**Provided data**.
##############################

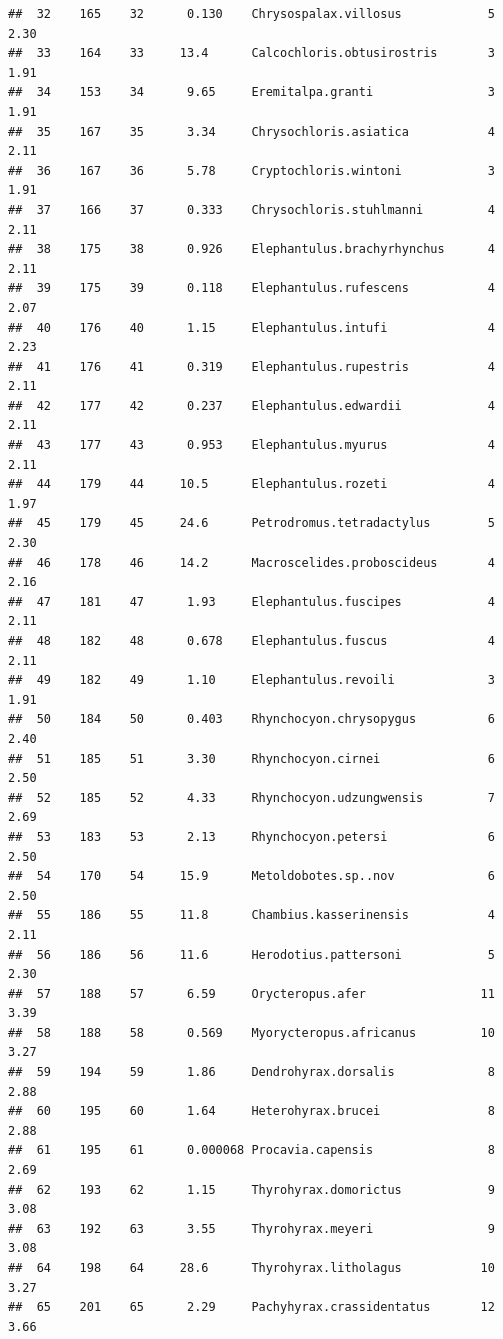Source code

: \documentclass[10pt,letterpaper]{article}
\begin{document}
\begin{verbatim}
##  32    165    32      0.130    Chrysospalax.villosus            5    2.30 
##  33    164    33     13.4      Calcochloris.obtusirostris       3    1.91 
##  34    153    34      9.65     Eremitalpa.granti                3    1.91 
##  35    167    35      3.34     Chrysochloris.asiatica           4    2.11 
##  36    167    36      5.78     Cryptochloris.wintoni            3    1.91 
##  37    166    37      0.333    Chrysochloris.stuhlmanni         4    2.11 
##  38    175    38      0.926    Elephantulus.brachyrhynchus      4    2.11 
##  39    175    39      0.118    Elephantulus.rufescens           4    2.07 
##  40    176    40      1.15     Elephantulus.intufi              4    2.23 
##  41    176    41      0.319    Elephantulus.rupestris           4    2.11 
##  42    177    42      0.237    Elephantulus.edwardii            4    2.11 
##  43    177    43      0.953    Elephantulus.myurus              4    2.11 
##  44    179    44     10.5      Elephantulus.rozeti              4    1.97 
##  45    179    45     24.6      Petrodromus.tetradactylus        5    2.30 
##  46    178    46     14.2      Macroscelides.proboscideus       4    2.16 
##  47    181    47      1.93     Elephantulus.fuscipes            4    2.11 
##  48    182    48      0.678    Elephantulus.fuscus              4    2.11 
##  49    182    49      1.10     Elephantulus.revoili             3    1.91 
##  50    184    50      0.403    Rhynchocyon.chrysopygus          6    2.40 
##  51    185    51      3.30     Rhynchocyon.cirnei               6    2.50 
##  52    185    52      4.33     Rhynchocyon.udzungwensis         7    2.69 
##  53    183    53      2.13     Rhynchocyon.petersi              6    2.50 
##  54    170    54     15.9      Metoldobotes.sp..nov             6    2.50 
##  55    186    55     11.8      Chambius.kasserinensis           4    2.11 
##  56    186    56     11.6      Herodotius.pattersoni            5    2.30 
##  57    188    57      6.59     Orycteropus.afer                11    3.39 
##  58    188    58      0.569    Myorycteropus.africanus         10    3.27 
##  59    194    59      1.86     Dendrohyrax.dorsalis             8    2.88 
##  60    195    60      1.64     Heterohyrax.brucei               8    2.88 
##  61    195    61      0.000068 Procavia.capensis                8    2.69 
##  62    193    62      1.15     Thyrohyrax.domorictus            9    3.08 
##  63    192    63      3.55     Thyrohyrax.meyeri                9    3.08 
##  64    198    64     28.6      Thyrohyrax.litholagus           10    3.27 
##  65    201    65      2.29     Pachyhyrax.crassidentatus       12    3.66 

\end{verbatim}
\end{document}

##############################

**Instructions to follow**. What is needed is an exact transcription of every entry, minus the pictures.

**Result**.
Source code

: \documentclass[10pt,letterpaper]{article}
\begin{document}
\begin{verbatim}
##  32    165    32      0.130    Chrysospalax.villosus            5    2.30 
##  33    164    33     13.4      Calcochloris.obtusirostris       3    1.91 
##  34    153    34      9.65     Eremitalpa.granti                3    1.91 
##  35    167    35      3.34     Chrysochloris.asiatica           4    2.11 
##  36    167    36      5.78     Cryptochloris.wintoni            3    1.91 
##  37    166    37      0.333    Chrysochloris.stuhlmanni         4    2.11 
##  38    175    38      0.926    Elephantulus.brachyrhynchus      4    2.11 
##  39    175    39      0.118    Elephantulus.rufescens           4    2.07 
##  40    176    40      1.15     Elephantulus.intufi              4    2.23 
##  41    176    41      0.319    Elephantulus.rupestris           4    2.11 
##  42    177    42      0.237    Elephantulus.edwardii            4    2.11 
##  43    177    43      0.953    Elephantulus.myurus              4    2.11 
##  44    179    44     10.5      Elephantulus.rozeti              4    1.97 
##  45    179    45     24.6      Petrodromus.tetradactylus        5    2.30 
##  46    178    46     14.2      Macroscelides.proboscideus       4    2.16 
##  47    181    47      1.93     Elephantulus.fuscipes            4    2.11 
##  48    182    48      0.678    Elephantulus.fuscus              4    2.11 
##  49    182    49      1.10     Elephantulus.revoili             3    1.91 
##  50    184    50      0.403    Rhynchocyon.chrysopygus          6    2.40 
##  51    185    51      3.30     Rhynchocyon.cirnei               6    2.50 
##  52    185    52      4.33     Rhynchocyon.udzungwensis         7    2.69 
##  53    183    53      2.13     Rhynchocyon.petersi              6    2.50 
##  54    170    54     15.9      Metoldobotes.sp..nov             6    2.50 
##  55    186    55     11.8      Chambius.kasserinensis           4    2.11 
##  56    186    56     11.6      Herodotius.pattersoni            5    2.30 
##  57    188    57      6.59     Orycteropus.afer                11    3.39 
##  58    188    58      0.569    Myorycteropus.africanus         10    3.27 
##  59    194    59      1.86     Dendrohyrax.dorsalis             8    2.88 
##  60    195    60      1.64     Heterohyrax.brucei               8    2.88 
##  61    195    61      0.000068 Procavia.capensis                8    2.69 
##  62    193    62      1.15     Thyrohyrax.domorictus            9    3.08 
##  63    192    63      3.55     Thyrohyrax.meyeri                9    3.08 
##  64    198    64     28.6      Thyrohyrax.litholagus           10    3.27 
##  65    201    65      2.29     Pachyhyrax.crassidentatus       12    3.66 

\end{verbatim}
\end{document}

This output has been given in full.